Exercise goal:
Reproduce every line of the source text in the listing below, character for character. Leave the pictures out of your answer.

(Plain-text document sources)
----
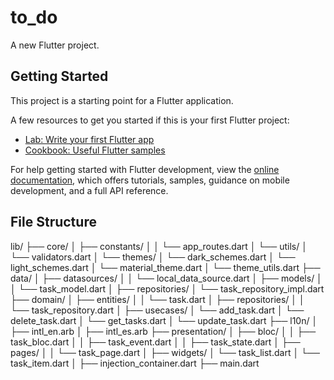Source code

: # to_do

A new Flutter project.

## Getting Started

This project is a starting point for a Flutter application.

A few resources to get you started if this is your first Flutter project:

- [Lab: Write your first Flutter app](https://docs.flutter.dev/get-started/codelab)
- [Cookbook: Useful Flutter samples](https://docs.flutter.dev/cookbook)

For help getting started with Flutter development, view the
[online documentation](https://docs.flutter.dev/), which offers tutorials,
samples, guidance on mobile development, and a full API reference.


## File Structure

lib/
├── core/
│   ├── constants/
│   │   └── app_routes.dart 
│   └── utils/
│       └── validators.dart
│   └── themes/
│       └── dark_schemes.dart
│       └── light_schemes.dart
│       └── material_theme.dart
│       └── theme_utils.dart
├── data/
│   ├── datasources/
│   │   └── local_data_source.dart
│   ├── models/
│   │   └── task_model.dart
│   ├── repositories/
│       └── task_repository_impl.dart
├── domain/
│   ├── entities/
│   │   └── task.dart
│   ├── repositories/
│   │   └── task_repository.dart
│   ├── usecases/
│       └── add_task.dart
│       └── delete_task.dart
│       └── get_tasks.dart
│       └── update_task.dart
├── l10n/
│    ├── intl_en.arb
│    ├── intl_es.arb
├── presentation/
│    ├── bloc/
│    │   ├── task_bloc.dart
│    │   ├── task_event.dart
│    │   ├── task_state.dart
│    ├── pages/
│    │   └── task_page.dart
│    ├── widgets/
│        └── task_list.dart
│        └── task_item.dart
│
├── injection_container.dart
├── main.dart
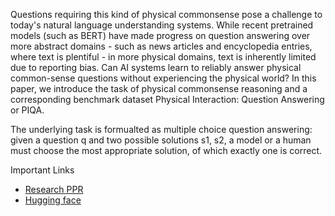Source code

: Questions requiring this kind of physical commonsense pose a challenge to today's natural language understanding systems. While recent pretrained models (such as BERT) have made progress on question answering over more abstract domains - such as news articles and encyclopedia entries, where text is plentiful - in more physical domains, text is inherently limited due to reporting bias. Can AI systems learn to reliably answer physical common-sense questions without experiencing the physical world? In this paper, we introduce the task of physical commonsense reasoning and a corresponding benchmark dataset Physical Interaction: Question Answering or PIQA.

The underlying task is formualted as multiple choice question answering: given a question q and two possible solutions s1, s2, a model or a human must choose the most appropriate solution, of which exactly one is correct.

Important Links
* [Research PPR](https://arxiv.org/pdf/1911.11641.pdf)
* [Hugging face](https://huggingface.co/datasets/piqa)

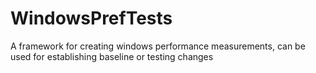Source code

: # WindowsPrefTests
A framework for creating windows performance measurements, can be used for establishing baseline or testing changes
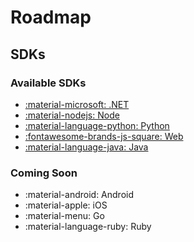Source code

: # Roadmap

## SDKs
### Available SDKs
- [:material-microsoft: .NET](dotnet/index.md)
- [:material-nodejs: Node](node/index.md)
- [:material-language-python: Python](python/index.md)
- [:fontawesome-brands-js-square: Web](web/index.md)
- [:material-language-java: Java](java/index.md)
### Coming Soon
- :material-android: Android
- :material-apple: iOS
- :material-menu: Go
- :material-language-ruby: Ruby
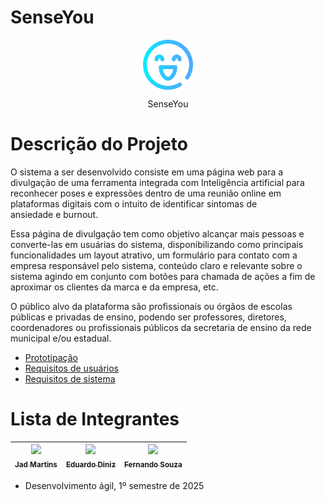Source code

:# SenseYou

<p align="center"><img src="assets/icone/icon.png" width="80" style="vertical-align: middle;"></p>
<p align="center">SenseYou</p>

# Descrição do Projeto

<p>O sistema a ser desenvolvido consiste em uma página web para a divulgação de uma ferramenta integrada com Inteligência artificial para reconhecer poses e expressões dentro de uma reunião online em plataformas digitais com o intuito de identificar sintomas de ansiedade e burnout. </p>
<p>Essa página de divulgação tem como objetivo alcançar mais pessoas e converte-las em usuárias do sistema, disponibilizando como principais funcionalidades um layout atrativo, um formulário para contato com a empresa responsável pelo sistema, conteúdo claro e relevante sobre o sistema agindo em conjunto com botões para chamada de ações a fim de aproximar os clientes da marca e da empresa, etc.
</p>
<p> O público alvo da plataforma são profissionais ou órgãos de escolas públicas e privadas de ensino, podendo ser professores, diretores, coordenadores ou profissionais públicos da secretaria de ensino da rede municipal e/ou estadual.</p>

<ul>
  <li><a href="Requisitos de Usuário/RF.md">Prototipação</a></li>
  <li><a href="Requisitos de Usuário/RF.md">Requisitos de usuários</a></li>
  <li><a href="Requisitos de Usuário/RNF.md">Requisitos de sistema</a></li>
</ul>

# Lista de Integrantes

| [<img src="https://avatars.githubusercontent.com/u/171989995?v=4" width=115><br><sub>Jad Martins</sub>](https://github.com/Jadmartins936?tab=repositories) | [<img src="https://avatars.githubusercontent.com/u/101212530?v=4" width=115><br><sub>Eduardo Diniz</sub>](https://github.com/Edudiniz22) | [<img src="https://avatars.githubusercontent.com/u/138416145?v=4" width=115><br><sub>Fernando Souza</sub>](https://github.com/FerSouzza) |
| :---: | :---: | :---: |

- Desenvolvimento ágil, 1º semestre de 2025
----
Response box:
Source code

: # to_do

A new Flutter project.

## Getting Started

This project is a starting point for a Flutter application.

A few resources to get you started if this is your first Flutter project:

- [Lab: Write your first Flutter app](https://docs.flutter.dev/get-started/codelab)
- [Cookbook: Useful Flutter samples](https://docs.flutter.dev/cookbook)

For help getting started with Flutter development, view the
[online documentation](https://docs.flutter.dev/), which offers tutorials,
samples, guidance on mobile development, and a full API reference.


## File Structure

lib/
├── core/
│   ├── constants/
│   │   └── app_routes.dart 
│   └── utils/
│       └── validators.dart
│   └── themes/
│       └── dark_schemes.dart
│       └── light_schemes.dart
│       └── material_theme.dart
│       └── theme_utils.dart
├── data/
│   ├── datasources/
│   │   └── local_data_source.dart
│   ├── models/
│   │   └── task_model.dart
│   ├── repositories/
│       └── task_repository_impl.dart
├── domain/
│   ├── entities/
│   │   └── task.dart
│   ├── repositories/
│   │   └── task_repository.dart
│   ├── usecases/
│       └── add_task.dart
│       └── delete_task.dart
│       └── get_tasks.dart
│       └── update_task.dart
├── l10n/
│    ├── intl_en.arb
│    ├── intl_es.arb
├── presentation/
│    ├── bloc/
│    │   ├── task_bloc.dart
│    │   ├── task_event.dart
│    │   ├── task_state.dart
│    ├── pages/
│    │   └── task_page.dart
│    ├── widgets/
│        └── task_list.dart
│        └── task_item.dart
│
├── injection_container.dart
├── main.dart
Source code

: Questions requiring this kind of physical commonsense pose a challenge to today's natural language understanding systems. While recent pretrained models (such as BERT) have made progress on question answering over more abstract domains - such as news articles and encyclopedia entries, where text is plentiful - in more physical domains, text is inherently limited due to reporting bias. Can AI systems learn to reliably answer physical common-sense questions without experiencing the physical world? In this paper, we introduce the task of physical commonsense reasoning and a corresponding benchmark dataset Physical Interaction: Question Answering or PIQA.

The underlying task is formualted as multiple choice question answering: given a question q and two possible solutions s1, s2, a model or a human must choose the most appropriate solution, of which exactly one is correct.

Important Links
* [Research PPR](https://arxiv.org/pdf/1911.11641.pdf)
* [Hugging face](https://huggingface.co/datasets/piqa)

Source code

: # WindowsPrefTests
A framework for creating windows performance measurements, can be used for establishing baseline or testing changes
Source code

: # Roadmap

## SDKs
### Available SDKs
- [:material-microsoft: .NET](dotnet/index.md)
- [:material-nodejs: Node](node/index.md)
- [:material-language-python: Python](python/index.md)
- [:fontawesome-brands-js-square: Web](web/index.md)
- [:material-language-java: Java](java/index.md)
### Coming Soon
- :material-android: Android
- :material-apple: iOS
- :material-menu: Go
- :material-language-ruby: Ruby
Source code

:# SenseYou

<p align="center"><img src="assets/icone/icon.png" width="80" style="vertical-align: middle;"></p>
<p align="center">SenseYou</p>

# Descrição do Projeto

<p>O sistema a ser desenvolvido consiste em uma página web para a divulgação de uma ferramenta integrada com Inteligência artificial para reconhecer poses e expressões dentro de uma reunião online em plataformas digitais com o intuito de identificar sintomas de ansiedade e burnout. </p>
<p>Essa página de divulgação tem como objetivo alcançar mais pessoas e converte-las em usuárias do sistema, disponibilizando como principais funcionalidades um layout atrativo, um formulário para contato com a empresa responsável pelo sistema, conteúdo claro e relevante sobre o sistema agindo em conjunto com botões para chamada de ações a fim de aproximar os clientes da marca e da empresa, etc.
</p>
<p> O público alvo da plataforma são profissionais ou órgãos de escolas públicas e privadas de ensino, podendo ser professores, diretores, coordenadores ou profissionais públicos da secretaria de ensino da rede municipal e/ou estadual.</p>

<ul>
  <li><a href="Requisitos de Usuário/RF.md">Prototipação</a></li>
  <li><a href="Requisitos de Usuário/RF.md">Requisitos de usuários</a></li>
  <li><a href="Requisitos de Usuário/RNF.md">Requisitos de sistema</a></li>
</ul>

# Lista de Integrantes

| [<img src="https://avatars.githubusercontent.com/u/171989995?v=4" width=115><br><sub>Jad Martins</sub>](https://github.com/Jadmartins936?tab=repositories) | [<img src="https://avatars.githubusercontent.com/u/101212530?v=4" width=115><br><sub>Eduardo Diniz</sub>](https://github.com/Edudiniz22) | [<img src="https://avatars.githubusercontent.com/u/138416145?v=4" width=115><br><sub>Fernando Souza</sub>](https://github.com/FerSouzza) |
| :---: | :---: | :---: |

- Desenvolvimento ágil, 1º semestre de 2025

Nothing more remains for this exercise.